An exact copy of every entry is the answer here, with no pictures.

[[ Material provided open ]]

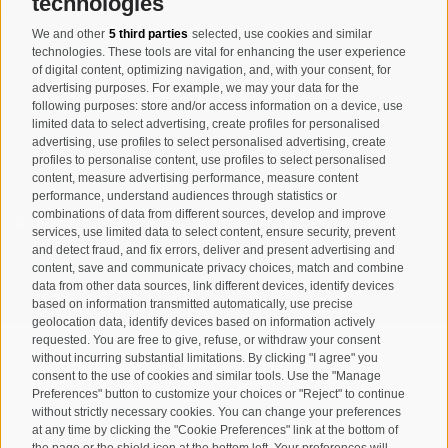
technologies
We and other
5 third parties
selected, use cookies and similar
Registration Newsletter
technologies. These tools are vital for enhancing the user experience
of digital content, optimizing navigation, and, with your consent, for
advertising purposes. For example, we may your data for the
following purposes: store and/or access information on a device, use
limited data to select advertising, create profiles for personalised
advertising, use profiles to select personalised advertising, create
profiles to personalise content, use profiles to select personalised
content, measure advertising performance, measure content
performance, understand audiences through statistics or
combinations of data from different sources, develop and improve
I have read and agree with the
privacy policy
.
services, use limited data to select content, ensure security, prevent
and detect fraud, and fix errors, deliver and present advertising and
SUBSCRIBE
content, save and communicate privacy choices, match and combine
data from other data sources, link different devices, identify devices
based on information transmitted automatically, use precise
geolocation data, identify devices based on information actively
requested. You are free to give, refuse, or withdraw your consent
without incurring substantial limitations. By clicking "I agree" you
consent to the use of cookies and similar tools. Use the "Manage
Preferences" button to customize your choices or "Reject" to continue
Site map
Legal Notice
Cookie Policy
Privacy
•
•
•
•
without strictly necessary cookies. You can change your preferences
at any time by clicking the "Cookie Preferences" link at the bottom of
Cookie preferences
created with passion by
•
the page or the shield icon at the bottom left. Your preferences will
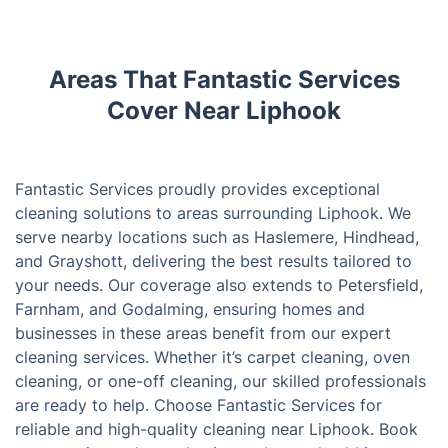
Areas That Fantastic Services
Cover Near Liphook
Fantastic Services proudly provides exceptional
cleaning solutions to areas surrounding Liphook. We
serve nearby locations such as Haslemere, Hindhead,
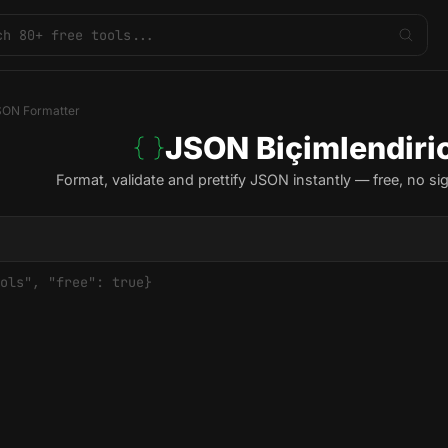
SON Formatter
JSON Biçimlendiric
Format, validate and prettify JSON instantly — free, no si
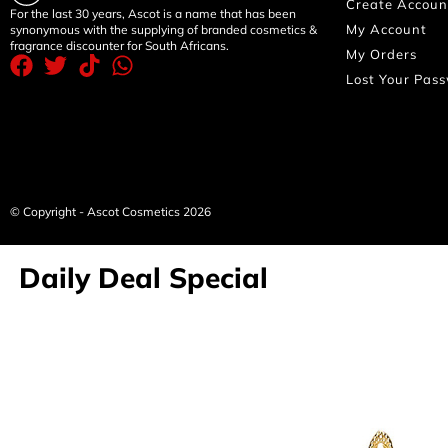
Create Accoun
For the last 30 years, Ascot is a name that has been
My Account
synonymous with the supplying of branded cosmetics &
fragrance discounter for South Africans.
My Orders
Lost Your Pas
© Copyright - Ascot Cosmetics 2026
Daily Deal Special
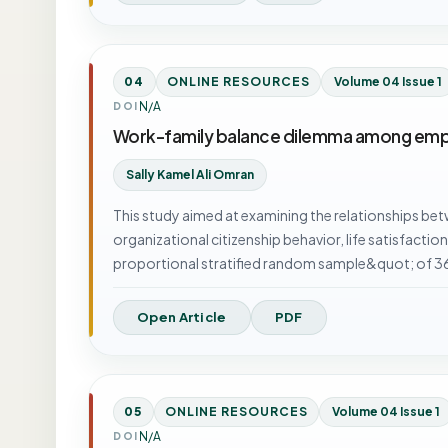
04
ONLINE RESOURCES
Volume 04 Issue 1
N/A
DOI
Work-family balance dilemma among empl
Sally Kamel Ali Omran
This study aimed at examining the relationships b
organizational citizenship behavior, life satisfacti
proportional stratified random sample&quot; of 
Open Article
PDF
05
ONLINE RESOURCES
Volume 04 Issue 1
N/A
DOI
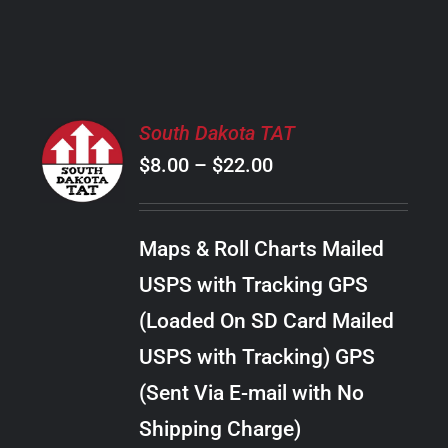
PRODUCT
PAGE
SELECT
South Dakota TAT
OPTIONS
Price
$
8.00
–
$
22.00
THIS
/
PRODUCT
range:
DETAILS
HAS
$8.00
MULTIPLE
Maps & Roll Charts Mailed
through
VARIANTS.
USPS with Tracking GPS
THE
$22.00
OPTIONS
(Loaded On SD Card Mailed
MAY
USPS with Tracking) GPS
BE
CHOSEN
(Sent Via E-mail with No
ON
Shipping Charge)
THE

[[ Material provided closed ]]

### Response to the exercise
technologies
We and other
5 third parties
selected, use cookies and similar
Registration Newsletter
technologies. These tools are vital for enhancing the user experience
of digital content, optimizing navigation, and, with your consent, for
advertising purposes. For example, we may your data for the
following purposes: store and/or access information on a device, use
limited data to select advertising, create profiles for personalised
advertising, use profiles to select personalised advertising, create
profiles to personalise content, use profiles to select personalised
content, measure advertising performance, measure content
performance, understand audiences through statistics or
combinations of data from different sources, develop and improve
I have read and agree with the
privacy policy
.
services, use limited data to select content, ensure security, prevent
and detect fraud, and fix errors, deliver and present advertising and
SUBSCRIBE
content, save and communicate privacy choices, match and combine
data from other data sources, link different devices, identify devices
based on information transmitted automatically, use precise
geolocation data, identify devices based on information actively
requested. You are free to give, refuse, or withdraw your consent
without incurring substantial limitations. By clicking "I agree" you
consent to the use of cookies and similar tools. Use the "Manage
Preferences" button to customize your choices or "Reject" to continue
Site map
Legal Notice
Cookie Policy
Privacy
•
•
•
•
without strictly necessary cookies. You can change your preferences
at any time by clicking the "Cookie Preferences" link at the bottom of
Cookie preferences
created with passion by
•
the page or the shield icon at the bottom left. Your preferences will
Areas That Fantastic Services
Cover Near Liphook
Fantastic Services proudly provides exceptional
cleaning solutions to areas surrounding Liphook. We
serve nearby locations such as Haslemere, Hindhead,
SON Formatter
JSON Biçimlendiric
Format, validate and prettify JSON instantly — free, no si
Create Accoun
For the last 30 years, Ascot is a name that has been
My Account
synonymous with the supplying of branded cosmetics &
fragrance discounter for South Africans.
My Orders
Lost Your Pas
© Copyright - Ascot Cosmetics 2026
Daily Deal Special
04
ONLINE RESOURCES
Volume 04 Issue 1
N/A
DOI
Work-family balance dilemma among empl
Sally Kamel Ali Omran
This study aimed at examining the relationships b
organizational citizenship behavior, life satisfacti
proportional stratified random sample&quot; of 
Open Article
PDF
05
ONLINE RESOURCES
Volume 04 Issue 1
N/A
DOI
PRODUCT
PAGE
SELECT
South Dakota TAT
OPTIONS
Price
$
8.00
–
$
22.00
THIS
/
PRODUCT
range:
DETAILS
HAS
$8.00
MULTIPLE
Maps & Roll Charts Mailed
through
VARIANTS.
USPS with Tracking GPS
THE
$22.00
OPTIONS
(Loaded On SD Card Mailed
MAY
USPS with Tracking) GPS
BE
CHOSEN
(Sent Via E-mail with No
ON
Shipping Charge)
THE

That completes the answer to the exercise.